C’est ici qu’apparait ce que l’on pourrait appeler un capital moral: honnetete, veracite, misericorde et fiabilite deviennent les bases de la confiance sociale. Plus ces qualites se diffusent, plus les niveaux de corruption et de conflit reculent, et plus une societe devient capable de cohesion et de resistance. La sante des coeurs n’est donc pas une affaire purement individuelle; elle est aussi une condition de la force collective.
Des applications contemporaines
A l’echelle personnelle, cela invite a un examen regulier de soi: quelles emotions dominent aujourd’hui mon coeur? Que dois-je travailler dans mon empathie, ma maitrise de moi, ma relation a l’autre? La sante psychique devient ici un critere de reussite au moins aussi important que la position sociale ou financiere.
A l’echelle collective, les societes ont besoin de revoir leurs criteres d’estime. Les valeurs nobles devraient y etre honorees autant que les competences, et les institutions devraient recompenser la probite et la bienfaisance autant que l’efficacite technique.
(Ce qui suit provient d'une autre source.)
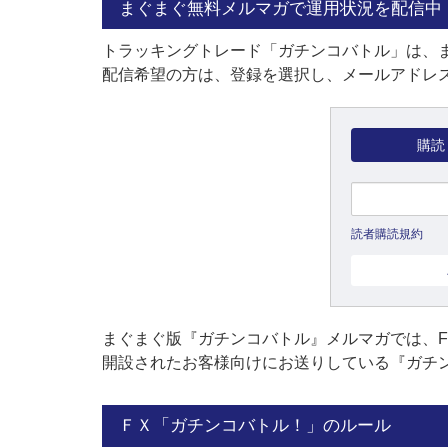
まぐまぐ無料メルマガで運用状況を配信中
トラッキングトレード「ガチンコバトル」は、
配信希望の方は、登録を選択し、メールアドレス
購読
読者購読規約
まぐまぐ版『ガチンコバトル』メルマガでは、
開設されたお客様向けにお送りしている『ガチ
ＦＸ「ガチンコバトル！」のルール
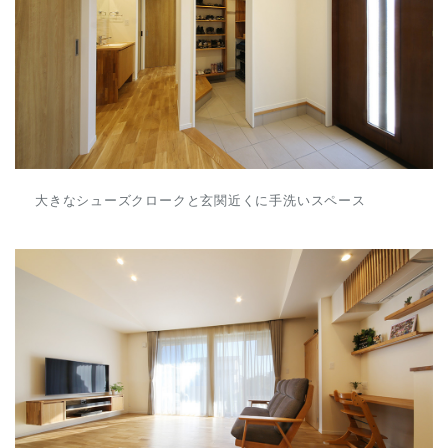
大きなシューズクロークと玄関近くに手洗いスペース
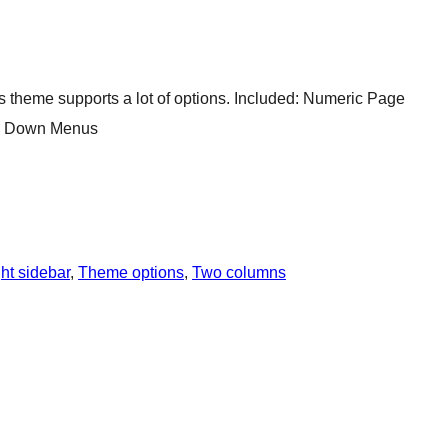
 theme supports a lot of options. Included: Numeric Page
rop Down Menus
ht sidebar
, 
Theme options
, 
Two columns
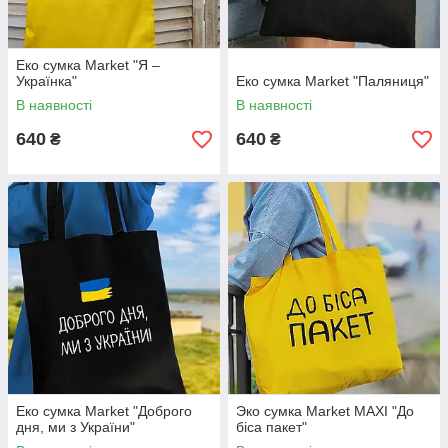
Еко сумка Market "Я –
Українка"
Еко сумка Market "Паляниця"
В наявності
В наявності
640
640
₴
₴
Еко сумка Market "Доброго
Эко сумка Market MAXI "До
дня, ми з України"
біса пакет"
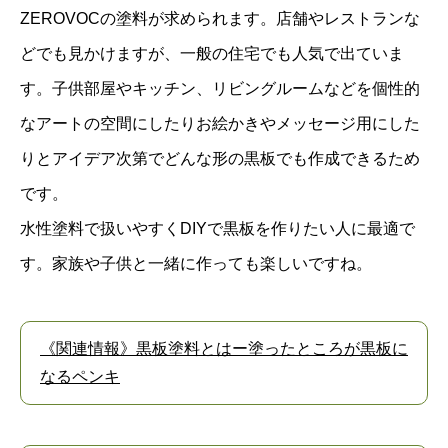
ZEROVOCの塗料が求められます。店舗やレストランな
どでも見かけますが、一般の住宅でも人気で出ていま
す。子供部屋やキッチン、リビングルームなどを個性的
なアートの空間にしたりお絵かきやメッセージ用にした
りとアイデア次第でどんな形の黒板でも作成できるため
です。
水性塗料で扱いやすくDIYで黒板を作りたい人に最適で
す。家族や子供と一緒に作っても楽しいですね。
《関連情報》黒板塗料とはー塗ったところが黒板に
なるペンキ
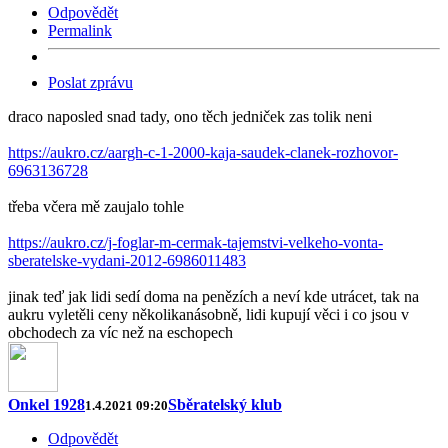
Odpovědět
Permalink
Poslat zprávu
draco naposled snad tady, ono těch jedniček zas tolik neni
https://aukro.cz/aargh-c-1-2000-kaja-saudek-clanek-rozhovor-
6963136728
třeba včera mě zaujalo tohle
https://aukro.cz/j-foglar-m-cermak-tajemstvi-velkeho-vonta-
sberatelske-vydani-2012-6986011483
jinak teď jak lidi sedí doma na penězích a neví kde utrácet, tak na
aukru vyletěli ceny několikanásobně, lidi kupují věci i co jsou v
obchodech za víc než na eschopech
Onkel 1928
Sběratelský klub
1.4.2021 09:20
Odpovědět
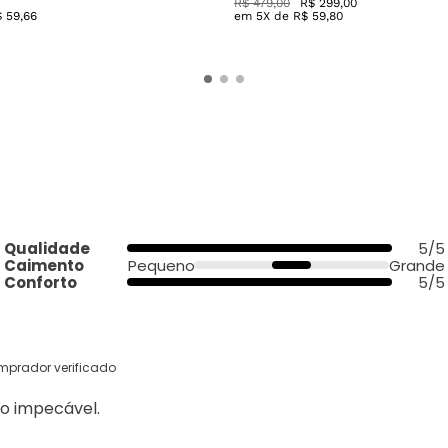
Qualidade
5/5
Caimento
Pequeno
Grande
Conforto
5/5
mprador verificado
o impecável.
5/5
Caimento
Ideal
omprador verificado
Une boussole de valeur qui ne vieillit pas
Ce verset n’est pas un simple rappel moral. Il propose une boussole existentielle. Il deplace l’homme du culte des apparences vers la construction interieure, du concours de possession vers le travail du coeur. C’est ce qui fait que le critere du coeur sain ne vieillit pas. Il ne designe pas l’absence totale de faute, mais la justesse de l’orientation interieure.
Dans chaque situation difficile, on peut alors se demander: qu’y a-t-il dans mon coeur en ce moment? Rancune ou misericorde? Orgueil ou humilite? Ce simple examen est deja une facon vivante d’habiter l’invocation d’Abraham.